Il problema della convenzione è che nel 2016 i costi erano decisamente più bassi. Da allora c’è stata una pandemia, due crisi energetiche e nuove regole europee che hanno fatto aumentare i costi, e ora Caronte & Tourist dice di non riuscire a starci dentro senza ridurre corse e alzare le tariffe. Dopo i rincari dei carburanti dovuti alla guerra in Medio Oriente, Caronte & Tourist aveva annunciato un aumento significativo dei prezzi dei traghetti, tra il 30 e il 50 per cento a seconda della tratta.

Gli aumenti avevano fatto arrabbiare i sindaci delle isole (Egadi, Eolie, Pelagie, Pantelleria, Ustica), secondo cui c’era il rischio non solo di ostacolare il turismo ma anche gli spostamenti dei residenti, che sarebbero diventati troppo costosi. I sindaci contestavano anche il fatto che l’aumento delle tariffe non era accompagnato a un miglioramento del servizio, anzi.
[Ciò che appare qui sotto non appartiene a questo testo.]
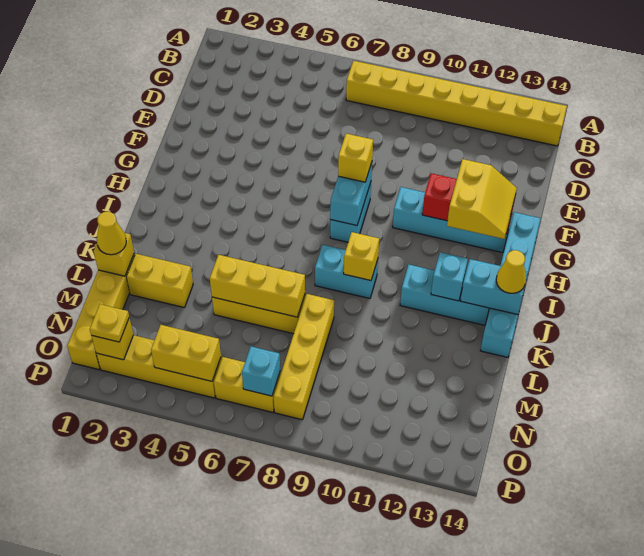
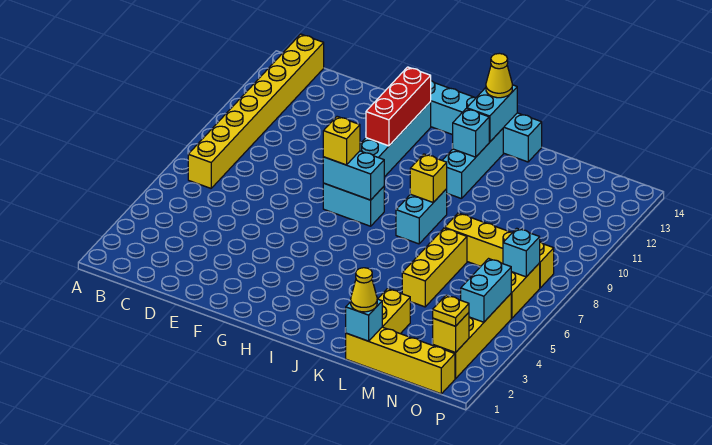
yellow 2x2 slope [447,159,517,239] -> none
yellow 1x1 brick [94,233,134,276] -> cyan 1x1 brick [346,299,382,341]
yellow 1x3 brick [210,255,305,317] -> none
yellow 1x2 brick [151,325,221,381] -> cyan 1x2 brick [461,259,511,322]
«Che inizino a recuperare tutte le corse omesse ed a garantire un servizio certo, efficace ed efficiente in tutte le isole e poi ne parliamo», aveva detto il sindaco di Favignana Giuseppe Pagoto al giornale La Sicilia. «Una situazione ormai fuori controllo, collegamenti insufficienti, corse cancellate, comunità isolate e totale assenza di controlli da parte della Regione Siciliana. Adesso arriva anche questa stangata».

Viste le contestazioni e l’agitazione, quindi, il presidente della Regione Renato Schifani è intervenuto lunedì sera chiedendo a Caronte & Tourist di sospendere gli aumenti: «In settimana è già previsto a Roma un incontro tra i dipartimenti Infrastrutture della Regione Siciliana e del ministero delle Infrastrutture e dei Trasporti», ha scritto Schifani in un post sui social. Schifani ha anche parlato di una «soluzione» al problema «individuata insieme» al ministro Matteo Salvini, ma non ha dato altri dettagli. Gli aumenti dei prezzi dovevano iniziare il 15 maggio.

I sindaci chiedono anche che si crei uno spazio, un «tavolo permanente», per parlare con la Regione e chiederle di evitare che le compagnie di navigazione scarichino i loro problemi finanziari sui passeggeri, riducendo i servizi o aumentando il costo dei biglietti.